## begin Source extract

Listening to: some guy playing tantra
Watching: same guy playing tantra


December 18th, 2005

meeting mr. squirrell
POSTED AT 08:08 PM

i almost got robbed just now.

i was on a jeep to the boarding house when somewhere in fairview this squirrelly-looking guy gets on and sits beside me. it was all i could do not to completely freak out at the way he kept sitting so near when the whole jeep was practically empty. every now and then he'd sniff and rub his nose and look shiftily at me.
he told the driver he's getting off at commonwealth - the last time i had something snatched, the guy got off at commonwealth. (no i am not really jumping into conclusions, it just made me a bit more nervous) i took out a ballpen and clutched it in my right hand while my left tried to protect all my stuff. (the christmas party's on wednesday so i had quite a few stuff with me - apart from a bulging backpack, i had a tupperware filled with uncooked ingredients for pasta, a paper-bag filled with projects, shoes and clothing)
anyway, commonwealth came and went and the guy just sat there. sniffing, rubbing and looking all shifty and squirrelly. and all the while i clutched my pen and held my belongings while thinking where should i hit him when he does something? at first i thought i should go for the eye since the ballpen would probably do the most damage there, but then i figured he could block it rather easily because it's a bit awkward to move my hand up towards his face. so i decided to aim for his crotch instead.
i guess he couldn't figure out what to do with me, because as we reached tandang sora he asked the driver if he just missed his stop. (yeah right, as if i'd believe that.) he seemed to know where he was going and he never gave a hint that he didn't really know where he was supposed to go.

## end Source extract

> _Challenge A_
Answer these from the blog post about the jeep ride, one line each:
(i) What date is the post dated?
(ii) At which stop did the man tell the driver he was getting off?
(iii) Where on the man did the writer finally decide to aim the ballpen?
> _Challenge B_
List every place name that the blog post about the jeep ride mentions along the route.
> _Challenge C_
Carry on the blog post about the jeep ride from where it stops, keeping the writer's lowercase style.

## begin Source material

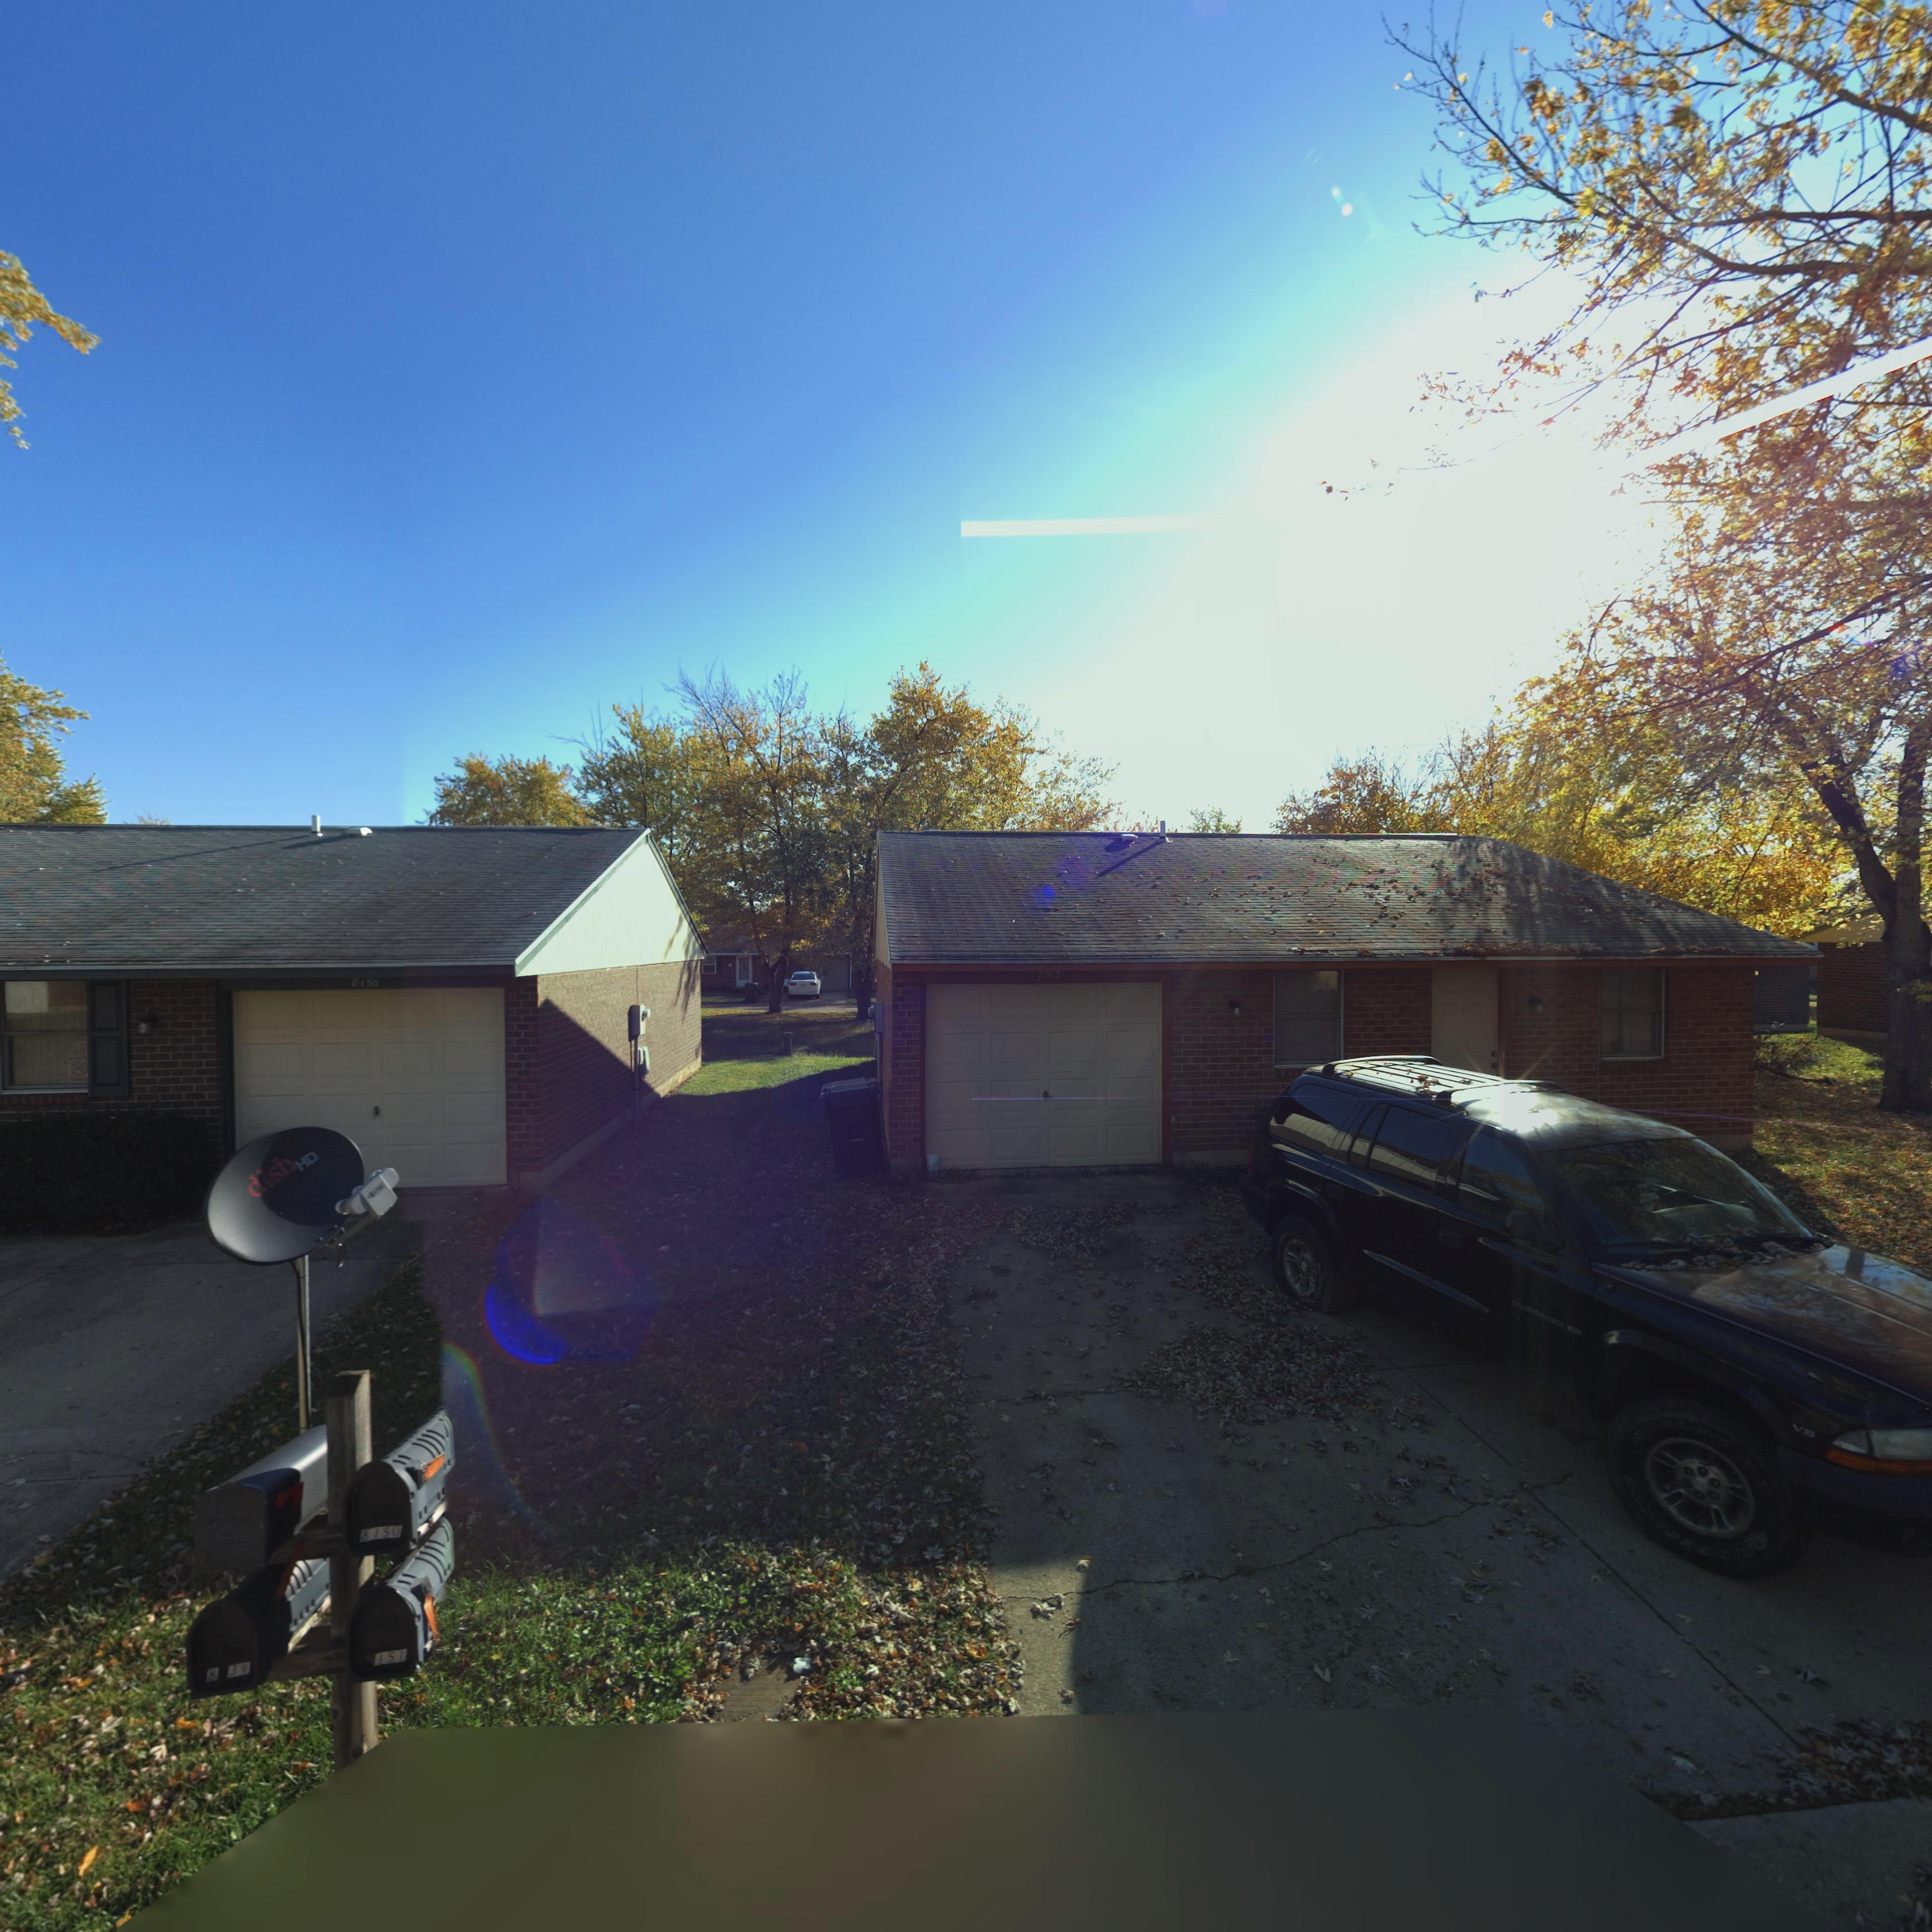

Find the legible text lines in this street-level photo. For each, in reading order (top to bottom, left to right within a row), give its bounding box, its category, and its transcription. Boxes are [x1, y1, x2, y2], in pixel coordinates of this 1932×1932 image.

## end Source material

> _Final result A_
(i) December 18th, 2005
(ii) Commonwealth
(iii) His crotch

> _Final result B_
Fairview
Commonwealth
Tandang Sora

> _Final result C_
i was half-sure and half-scared i'd have to do what i was planning. i've never stabbed anyone with a ballpen before and i'm pretty sure it would've been messy. that is if it even worked out at all. i shudder to think what would happen otherwise.
Feeling: yeah right...


December 15th, 2005


POSTED AT 12:01 PM

this year is trying to bleed my dry. i haven't posted anything in a while because i never could find enough time to type a few crappy words on my pc.
i'd be awfully glad to have the rooster year ended. please please please bring in the dog year.
i can't seem to do anything right lately. everything's falling apart. okay. check that. everything's getting worse.
christmas is coming up and i wish it wouldn't yet because i don't really think i'm prepared yet. it's not that i'm doing any shopping. but i do hate malls in december. it's just that it seems like the final flush that sends this whole year down the drain.
i haven't accomplished enough this year. i need more time. drat but that line really should get a vacation. i need more time. it's bad enough i use it to plead with my prof. "sir, i can't come up with the terra cotta relief by tomorrow... i need more time."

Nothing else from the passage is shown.